I prefer calculating everything in base hammers because multipliers remain fixed, while production fluctuates. That is you just calculate base hammer cost for a building/unit once and then production/overflow as they appear in the city screen can be used without any preprocessing. It really makes difference when you are planning something and need to know how many hammers you'll need, particularly when buildings with different multipliers are involved.

Yeah, Emancipation can be a bit of a hindrance. Usually, I solve that problem by having a large number of vassals (each providing +1:)). I see you wiped out two civs completely, that probably wasn't a very good decision. There are also a couple of islands large enough to create colonies in the north. That is a no brainer on faster speeds where one does not have time to conquer everything, thus vassalizing everybody at 1-3 cities (only taking the best ones) is sensible. Not exactly the case on marathon. Still, one city left to a vassal is a reasonable price for 1:), especially when you are done with conquering and many of your core cities have some 10:mad: from whipping units.

There is another traditional approach - beat everyone down and keep them in the dark so they don't even get an idea of democracy. Large and strong Zara is such a troublemaker and he had several mining resources, which he would not trade.

There is "influence civics" espionage mission, though I never used it, so can't tell you much about it.
 
There is "influence civics" espionage mission, though I never used it, so can't tell you much about it.
In terms of dealing with AIs adopting Emancipation, that mission is completely useless. Even if you were to use spies to flip Wang Kong into Caste System, his favorite civic, he'll just flip back into Emancipation in five turns.

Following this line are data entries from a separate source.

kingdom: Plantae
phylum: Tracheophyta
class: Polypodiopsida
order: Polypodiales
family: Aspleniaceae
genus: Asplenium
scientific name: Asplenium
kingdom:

AIs will also never agree to flip into something other than Emancipation when they're running it as part of a trade, because "we don't want to deal with the unhappiness". The only real way to stop Emancipation from taking over all the AIs is by clearing the playing field of everyone who knows Democracy.

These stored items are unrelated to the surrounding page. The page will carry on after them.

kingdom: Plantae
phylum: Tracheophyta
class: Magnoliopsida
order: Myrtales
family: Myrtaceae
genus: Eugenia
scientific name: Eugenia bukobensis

Oh, and never build UN unless you're sure you can maintain control of it, too. AIs love forcing Emancipation on everyone, and UN doesn't care whether you've got Democracy or not.
 
I can't seem to understand this thing about trade missions to fund corps, isn't better to just turn slider down to 0% for a couple of turns? The best trade mission I ever made was 1950:gold: worth, thats enough to fund some 3000:science: worth of research. On the other hand, last bulbs are typically at least 5000:science: each. Thus you lose about 2000:science: with every trade mission compared to bulbing. And there is no problem with halting research for a while either. I mean there isn't anything of importance to research after Railroad, AL and Medicine, unless you want Communism for Kremlin.

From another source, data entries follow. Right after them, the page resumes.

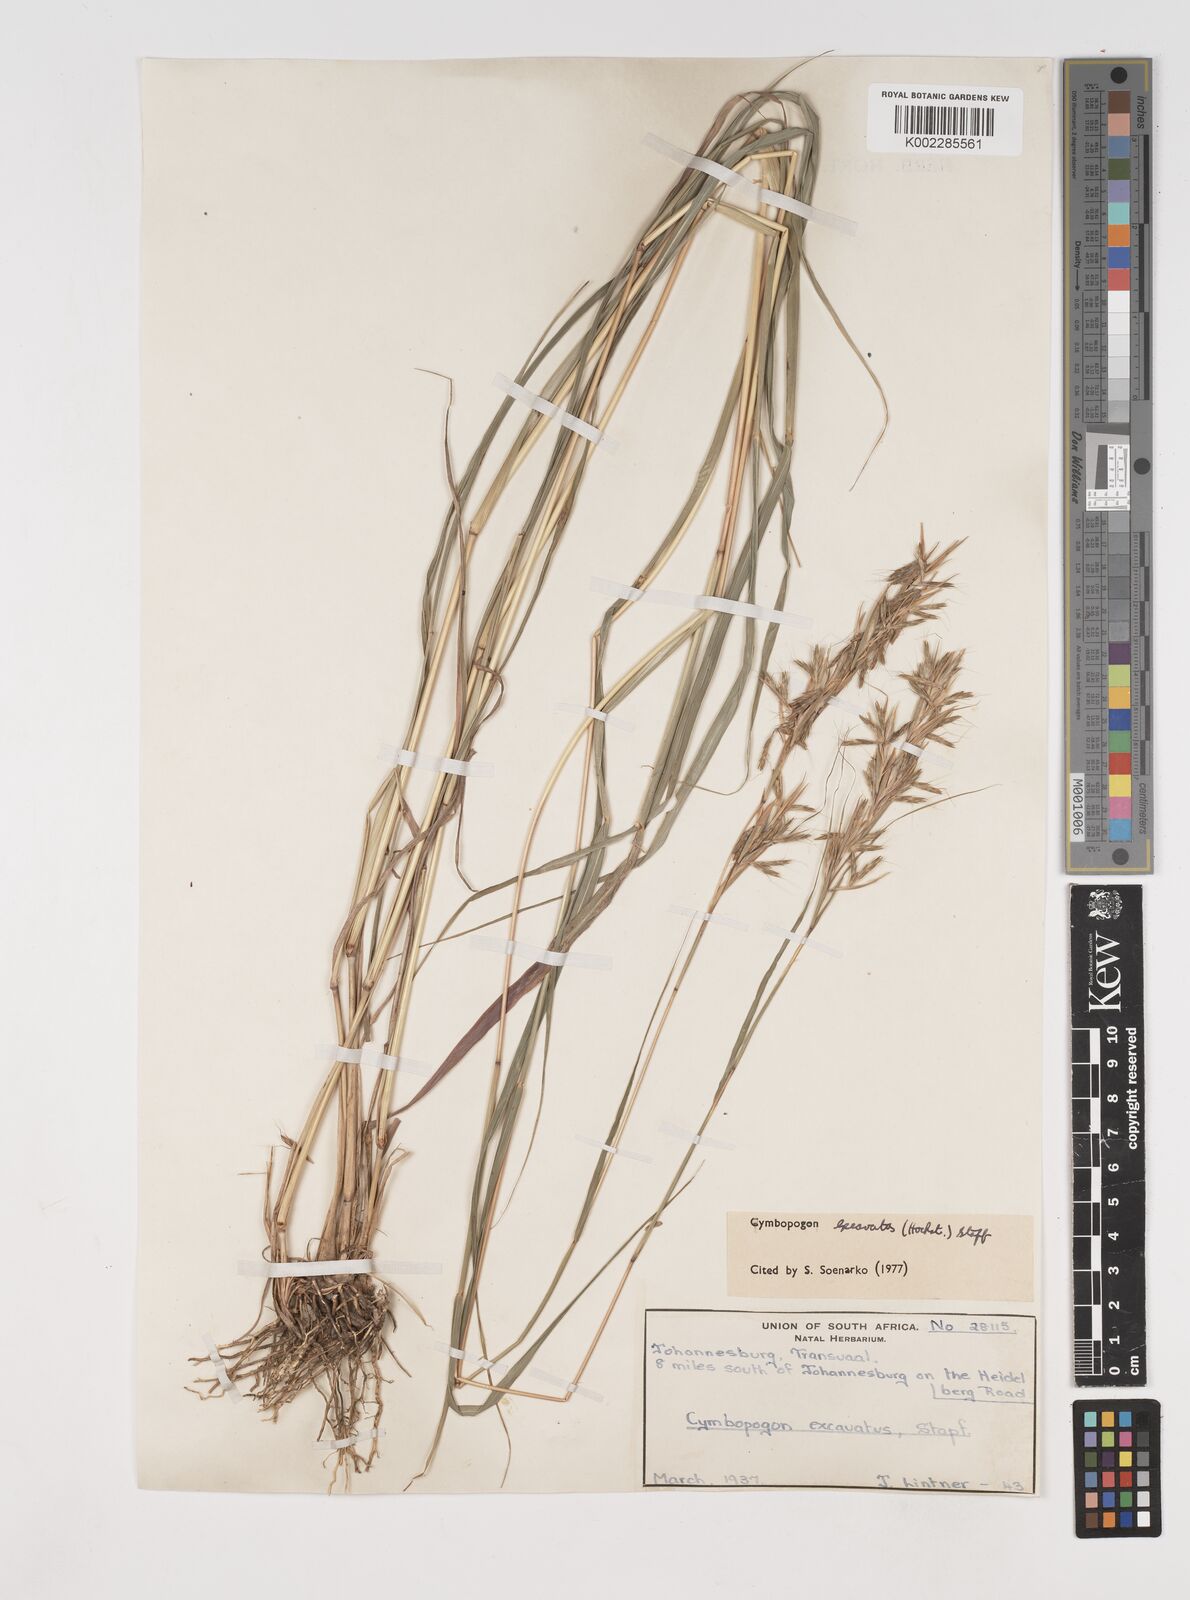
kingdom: Plantae
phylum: Tracheophyta
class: Liliopsida
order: Poales
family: Poaceae
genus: Cymbopogon
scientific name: Cymbopogon caesius
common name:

May be I'm missing something? May be there is a way to make trade missions more powerful? I remeber reading something about it but can't find it.
 
The short version (IIRC) is that a trade mission generates money based on the amount of :commerce: a (theoretical) trade route between your capitol and the city you're performing the trade mission in would generate. I've never seen a trade mission yield more than 1950:gold:, though.